In search for a new self-hosted LLM

Tanka@lemmy.ml · edit-2 2 months ago

In search for a new self-hosted LLM

SuspciousCarrot78@lemmy.world · edit-2 28 days ago

deleted by creator

ejs@piefed.social · 2 months ago

I suggest looking at llm arena leaderboards filtered by open weight models. It offers benchmarks at a very complete and statistically detailed level for models, and usually is quite up to date when new models come out. The new Gemma that just came out might be the best for 1x GPU, and if you have a bunch of vram check out the larger Chinese models

James R Kirk@startrek.website · 2 months ago

Just curious, what does “some automation” entail? I thought LLMs could only work with text, like summarize documents and that sort of thing.

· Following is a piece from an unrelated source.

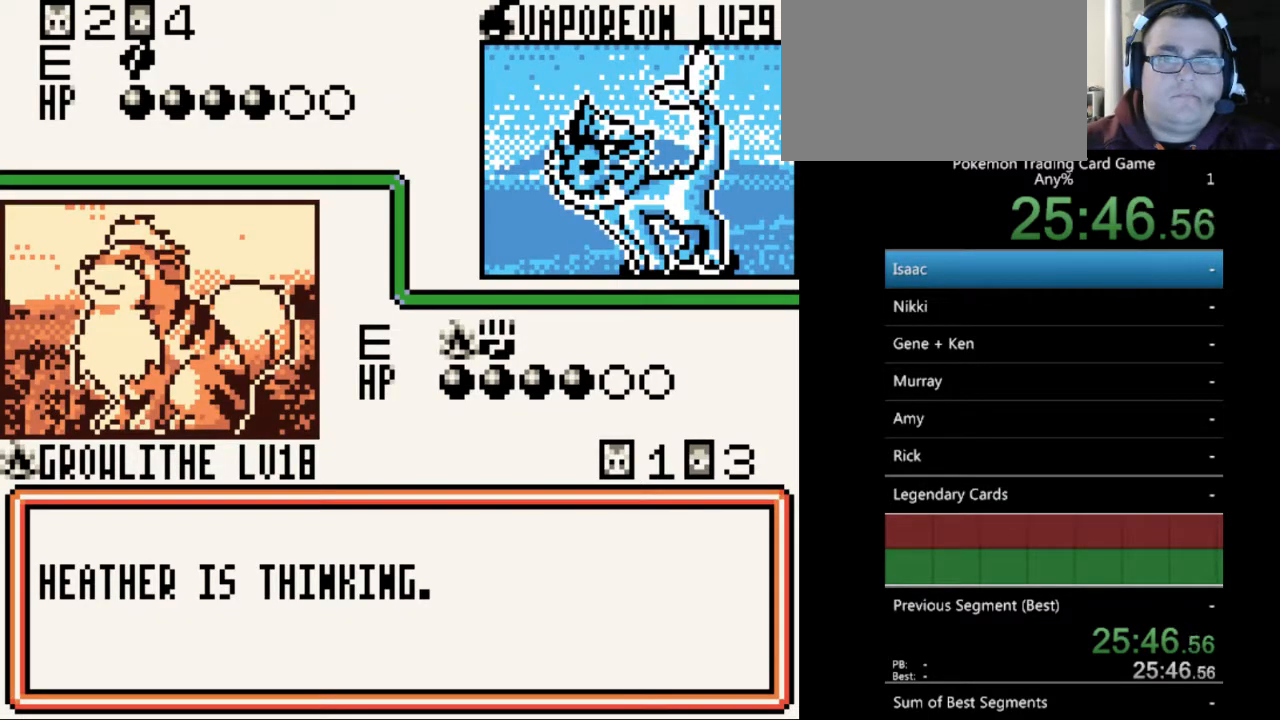
{"buttons": ["B"], "events": [[33, "B", "down"], [167, "B", "up"], [267, "B", "down"], [333, "B", "up"], [467, "B", "down"]]}
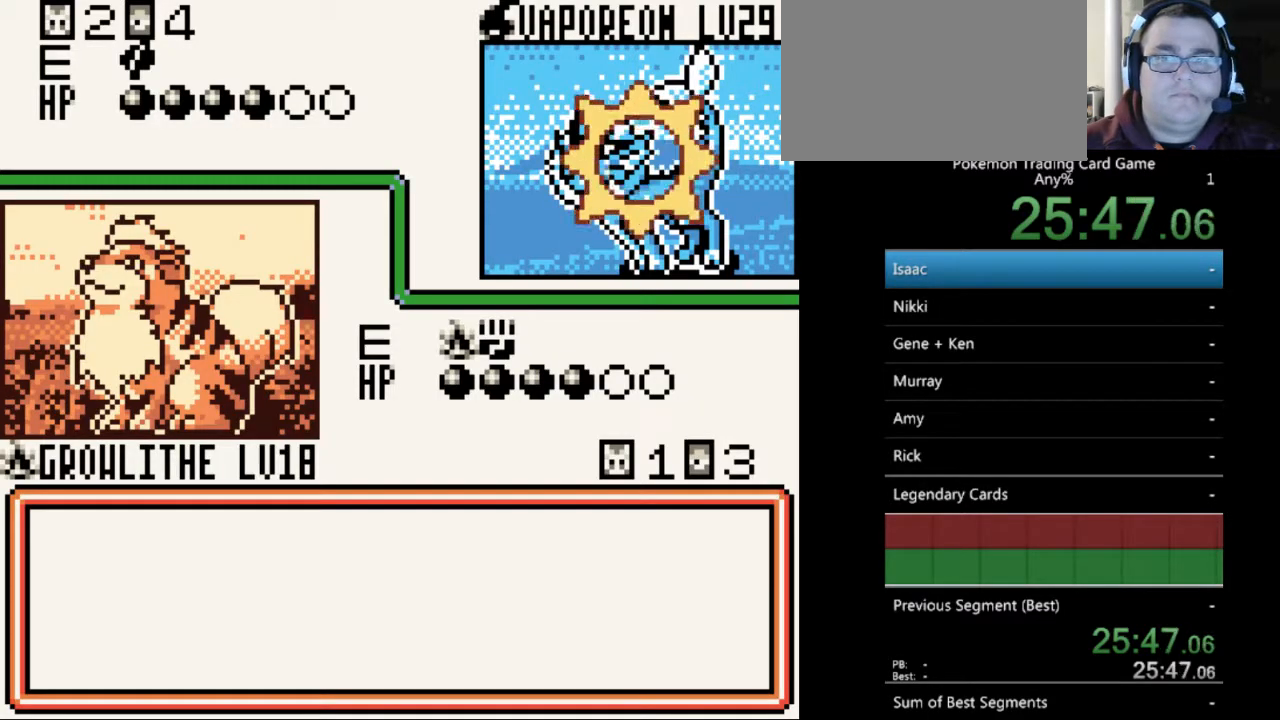
{"buttons": ["B"], "events": [[33, "B", "up"], [267, "B", "down"], [333, "B", "up"], [467, "B", "down"]]}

SuspciousCarrot78@lemmy.world · edit-2 28 days ago

deleted by creator

James R Kirk@startrek.website · 2 months ago

That’s cool, it just… does those things? How does it connect to those apps? I can’t even get Gemini to set a reminder and that’s on a Google device.

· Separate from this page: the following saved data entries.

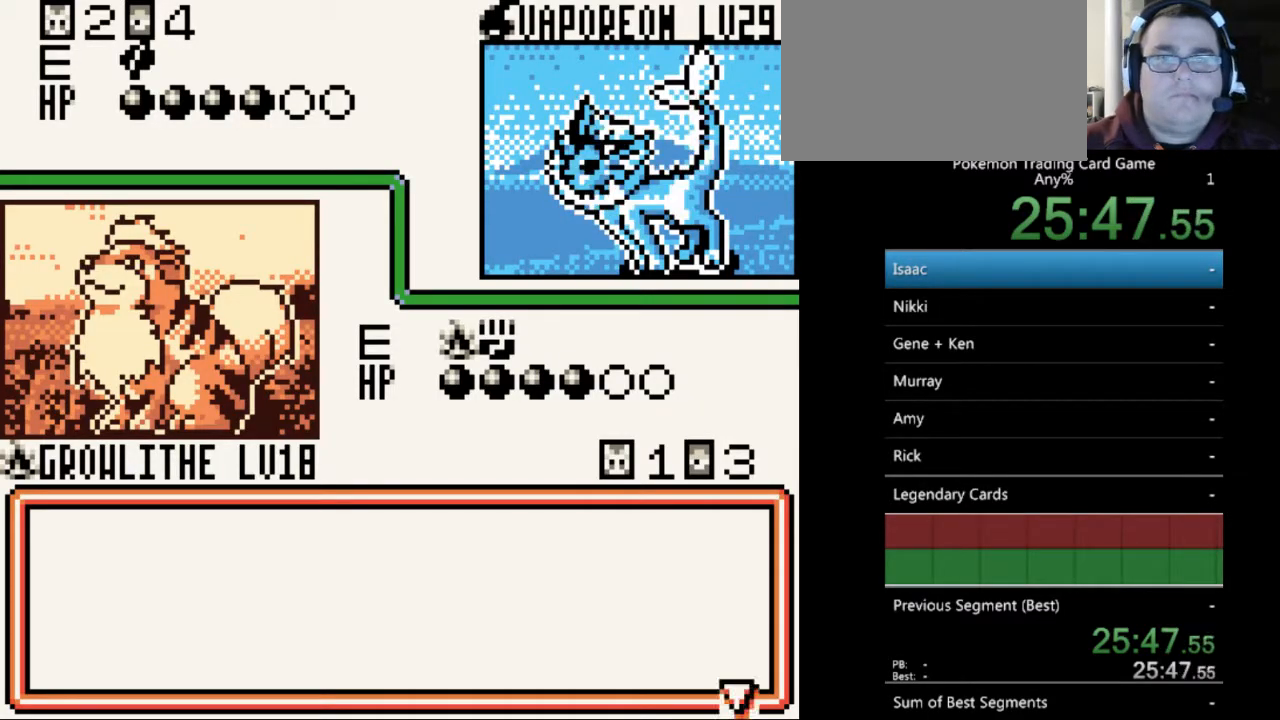
{"buttons": [], "events": [[33, "B", "up"], [133, "B", "down"], [200, "B", "up"], [333, "B", "down"], [367, "B", "up"]]}
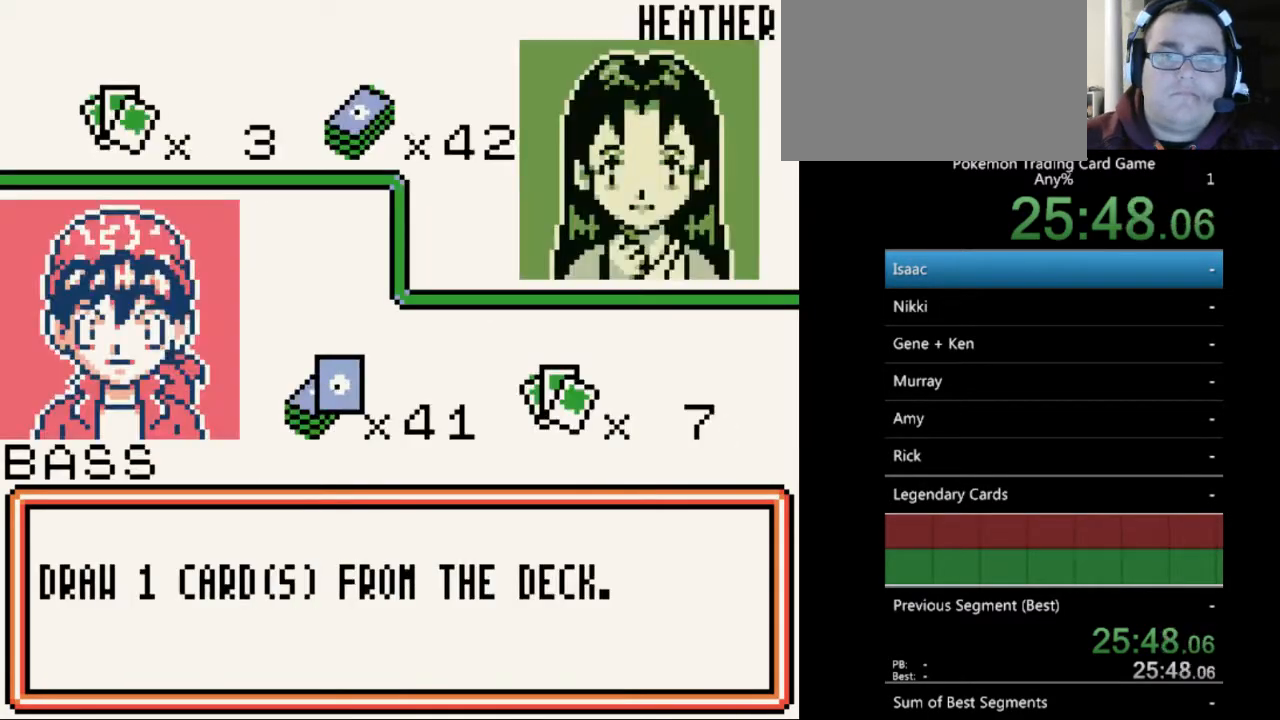
{"buttons": [], "events": [[267, "B", "down"], [367, "B", "up"]]}
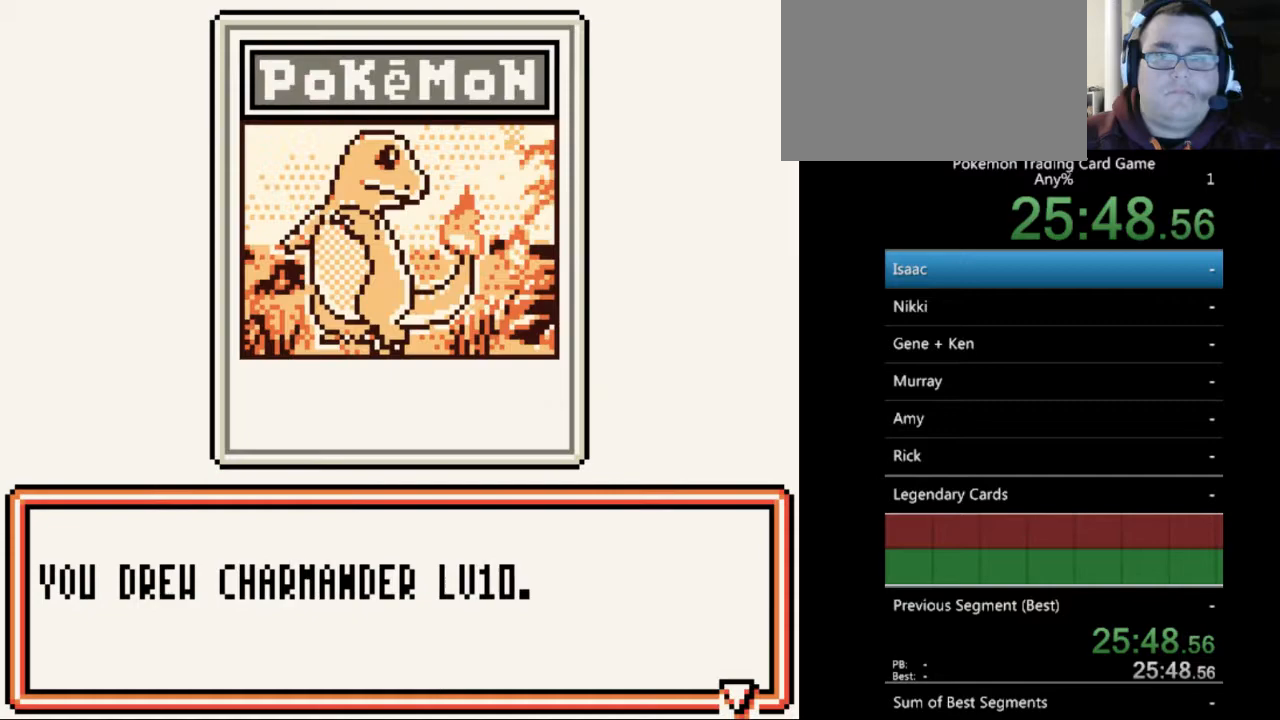
{"buttons": [], "events": [[333, "B", "down"], [433, "B", "up"]]}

SuspciousCarrot78@lemmy.world · edit-2 28 days ago

deleted by creator

James R Kirk@startrek.website · 2 months ago

That was actually super helpful, thank you.

SuspciousCarrot78@lemmy.world · edit-2 28 days ago

deleted by creator

Jozzo@lemmy.world · 2 months ago

It’s done by software using an LLM, not just a raw LLM. They do only work with text, but you can get it to output the text “get_weather(mylocation)”, and instead of just outputting that directly to the user, the software running on top of the LLM runs a " get_weather" function that calls some weather API. The result of that function is then output to the user.

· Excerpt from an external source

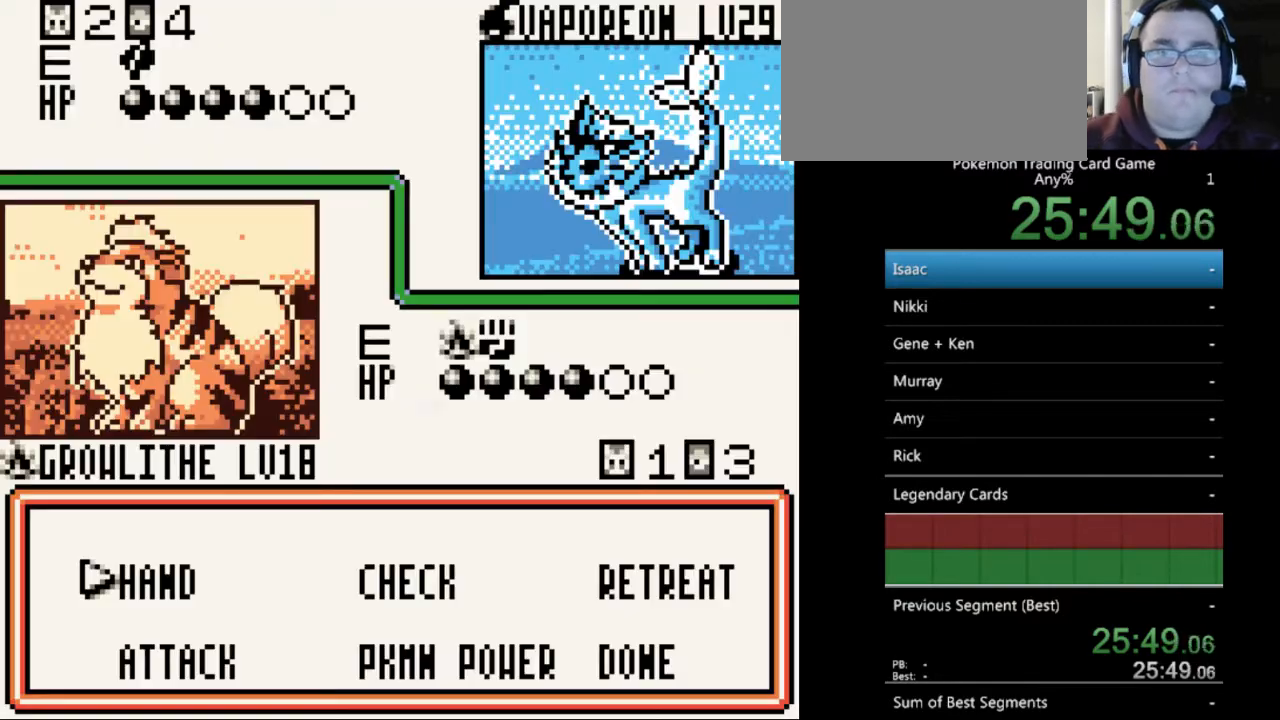
{"buttons": [], "events": [[267, "A", "down"], [367, "A", "up"]]}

Any time you see an “AI” taking “actions”, this is what happens in the background for every action.

SuspciousCarrot78@lemmy.world · edit-2 28 days ago

deleted by creator

iceberg314@slrpnk.net · 2 months ago

I also recommend gemma4 or qwen3.5. Both super solid in my experience for how lightweight they are

NoFun4You@lemmy.world · 2 months ago

Still can’t get my gemma to give me complete unbuggy components

iceberg314@slrpnk.net · 2 months ago

I guess I have been using gemma4 fro more role playing games. Qwen3.5 seems to be better coder actually

nutbutter@discuss.tchncs.de · 2 months ago

Have you tried the new gemma4 models? The e4b fits in the 12gb memory and is pretty good. Or you can use 31b too, if you’re okay with offloading to CPU.